• _What you need to do_:
1 – In the forum post about choosing a tractor, how deep is the snow currently on the ground?
2 – Pick up the tractor forum post where it stops and write what comes next.

# start of Extracted text

# What kind of a tractor?



## Bluebeard (Dec 4, 2010)

I posted looking for a bi-directional tractor, and there really isn't any way for me to justify paying $60,000+ to get one where I will be facing forward, just to do my mile long driveway. So, I guess I am back to looking for a more conventional tractor. I literally know nothing about the different brands and I need some expert and on the ground advice. 

My situation- I have a mile long driveway- this year, our area received over 50 feet of snow falling from the sky this year. Fortunately for me, I live in a very windy place, so not all that snow stayed in my neighborhood. We have about 10 feet of snow on the ground right now, and when I blow my driveway, I usually have big snow drifts to contend with. So I need a tractor with enough horsepower to blow the snow a long way out. In the summer time, I'd like to get a backhoe attachment and a hydraulically activated gannon box (tilt, angle, up and down)- I assume that either of those attachments will work well on any tractor- so I assume my main criteria is having the horsepower to blow heavy, mucky snow a long ways out.

# end of Extracted text
# start of Raw data

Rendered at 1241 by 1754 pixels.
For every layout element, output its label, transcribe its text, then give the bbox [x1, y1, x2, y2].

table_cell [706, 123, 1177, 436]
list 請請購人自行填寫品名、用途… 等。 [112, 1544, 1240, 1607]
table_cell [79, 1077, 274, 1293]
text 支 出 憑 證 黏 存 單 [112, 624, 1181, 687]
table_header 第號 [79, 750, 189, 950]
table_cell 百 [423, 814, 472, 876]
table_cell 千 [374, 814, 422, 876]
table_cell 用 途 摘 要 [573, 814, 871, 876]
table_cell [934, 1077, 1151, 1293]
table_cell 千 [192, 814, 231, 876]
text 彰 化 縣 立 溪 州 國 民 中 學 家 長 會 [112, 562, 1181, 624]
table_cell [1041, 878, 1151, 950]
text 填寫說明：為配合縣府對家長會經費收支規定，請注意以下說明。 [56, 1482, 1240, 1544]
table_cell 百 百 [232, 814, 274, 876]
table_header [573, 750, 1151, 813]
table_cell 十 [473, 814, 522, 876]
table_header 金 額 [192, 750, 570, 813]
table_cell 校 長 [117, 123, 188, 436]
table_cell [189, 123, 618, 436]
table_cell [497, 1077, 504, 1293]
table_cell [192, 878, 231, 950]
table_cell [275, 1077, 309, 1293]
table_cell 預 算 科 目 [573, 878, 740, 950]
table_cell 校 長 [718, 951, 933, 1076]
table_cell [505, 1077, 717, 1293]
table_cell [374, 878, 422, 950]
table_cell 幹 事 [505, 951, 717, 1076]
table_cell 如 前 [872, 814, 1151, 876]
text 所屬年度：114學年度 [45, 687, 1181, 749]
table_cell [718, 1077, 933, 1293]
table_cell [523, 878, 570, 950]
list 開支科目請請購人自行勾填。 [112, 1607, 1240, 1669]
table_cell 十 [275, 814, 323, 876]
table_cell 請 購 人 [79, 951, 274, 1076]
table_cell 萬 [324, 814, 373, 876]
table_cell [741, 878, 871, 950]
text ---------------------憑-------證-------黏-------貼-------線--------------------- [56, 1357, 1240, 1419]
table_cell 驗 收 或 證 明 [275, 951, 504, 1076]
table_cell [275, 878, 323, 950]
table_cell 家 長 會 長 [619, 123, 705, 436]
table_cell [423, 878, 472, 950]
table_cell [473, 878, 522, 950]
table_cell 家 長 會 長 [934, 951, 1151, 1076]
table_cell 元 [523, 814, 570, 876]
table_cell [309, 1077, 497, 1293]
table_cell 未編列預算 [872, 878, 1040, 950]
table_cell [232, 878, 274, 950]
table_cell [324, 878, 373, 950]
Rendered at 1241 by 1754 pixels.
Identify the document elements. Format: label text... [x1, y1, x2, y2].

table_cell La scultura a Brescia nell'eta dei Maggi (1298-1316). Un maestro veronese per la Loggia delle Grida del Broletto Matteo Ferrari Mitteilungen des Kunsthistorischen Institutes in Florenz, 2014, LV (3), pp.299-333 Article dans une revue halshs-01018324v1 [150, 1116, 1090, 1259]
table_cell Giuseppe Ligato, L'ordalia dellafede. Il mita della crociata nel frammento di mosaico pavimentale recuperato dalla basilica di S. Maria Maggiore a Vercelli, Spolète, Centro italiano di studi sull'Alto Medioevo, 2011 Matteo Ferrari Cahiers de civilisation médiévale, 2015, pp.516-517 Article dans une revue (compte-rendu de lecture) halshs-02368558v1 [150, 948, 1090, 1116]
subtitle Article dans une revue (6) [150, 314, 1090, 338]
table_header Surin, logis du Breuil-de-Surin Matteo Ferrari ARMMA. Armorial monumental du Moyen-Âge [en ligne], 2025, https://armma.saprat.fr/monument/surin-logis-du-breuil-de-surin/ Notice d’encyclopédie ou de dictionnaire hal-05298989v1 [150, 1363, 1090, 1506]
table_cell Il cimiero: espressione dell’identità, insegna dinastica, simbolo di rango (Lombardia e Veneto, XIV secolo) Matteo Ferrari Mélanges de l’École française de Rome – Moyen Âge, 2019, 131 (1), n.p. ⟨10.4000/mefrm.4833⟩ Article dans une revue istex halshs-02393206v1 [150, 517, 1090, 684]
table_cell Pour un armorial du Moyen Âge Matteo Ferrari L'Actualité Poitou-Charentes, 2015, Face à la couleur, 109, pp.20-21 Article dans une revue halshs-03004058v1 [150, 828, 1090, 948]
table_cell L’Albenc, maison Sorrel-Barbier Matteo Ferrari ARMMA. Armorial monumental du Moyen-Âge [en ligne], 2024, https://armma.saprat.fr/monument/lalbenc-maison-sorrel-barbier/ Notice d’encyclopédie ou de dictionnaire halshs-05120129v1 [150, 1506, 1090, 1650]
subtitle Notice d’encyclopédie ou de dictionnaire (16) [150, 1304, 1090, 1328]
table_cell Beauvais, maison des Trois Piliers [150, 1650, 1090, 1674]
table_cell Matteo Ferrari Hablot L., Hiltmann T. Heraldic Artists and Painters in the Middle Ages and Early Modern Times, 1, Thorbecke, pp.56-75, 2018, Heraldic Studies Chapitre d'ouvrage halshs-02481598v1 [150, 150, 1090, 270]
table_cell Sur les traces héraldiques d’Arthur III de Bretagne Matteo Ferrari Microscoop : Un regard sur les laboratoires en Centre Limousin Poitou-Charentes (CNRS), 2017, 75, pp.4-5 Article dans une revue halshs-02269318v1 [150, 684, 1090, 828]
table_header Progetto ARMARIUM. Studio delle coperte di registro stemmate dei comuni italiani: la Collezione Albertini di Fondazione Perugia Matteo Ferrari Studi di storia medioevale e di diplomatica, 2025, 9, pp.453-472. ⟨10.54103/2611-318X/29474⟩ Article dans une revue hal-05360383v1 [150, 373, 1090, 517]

# end of Raw data

• _Results by task_:
1 – About 10 feet.

2 –
I am borrowing a friend of mine's 24 hp New Holland tractor, and it doesn't have enough horsepower and it is too light to do the plowing of the snow (sometimes our snow has the consistency of wet, mashed potatoes 2-3 feet deep and the tractor will just stop while trying to push a small pile of snow)- not to mention, since it doesn't have hydrostatic drive, when I am in low range and blowing, it often bogs down to the point that it wants to die. So then I have to drive forward for a while, let the rpms get higher and then back into the snowbank for another couple of feet, until I need to repeat the process. Very annoying and slow process. 

So, I am looking for a used, enclosed cab tractor (I've had it with stinging ice crystals biting me in the face when it is blowing 70mph- I want a nice warm cab) with enough horsepower to accomplish my blowing needs. I'd like the tractor to be very reliable. The usage would be pretty minor around my 10 acre property in the summer, but it will get lots of use in the winter. I can afford to spend up to roughly $30,000- give or take. 

Any recommendations of the best bang for the buck? My neighbor has a Kubota, and I believe they are supposed to be pretty good tractors- I like the hydrostatic drive he has. I haven't run his tractor, so I have no idea how well it works.


----------



## Thomas (Nov 1, 2006)

That's some snow fall.
By the sounds you done most of your home work.
Blower would seem to be answer for winter..maybe front blower for you have extra long driveway,but front blower seems to cost again as much compare to rear blower.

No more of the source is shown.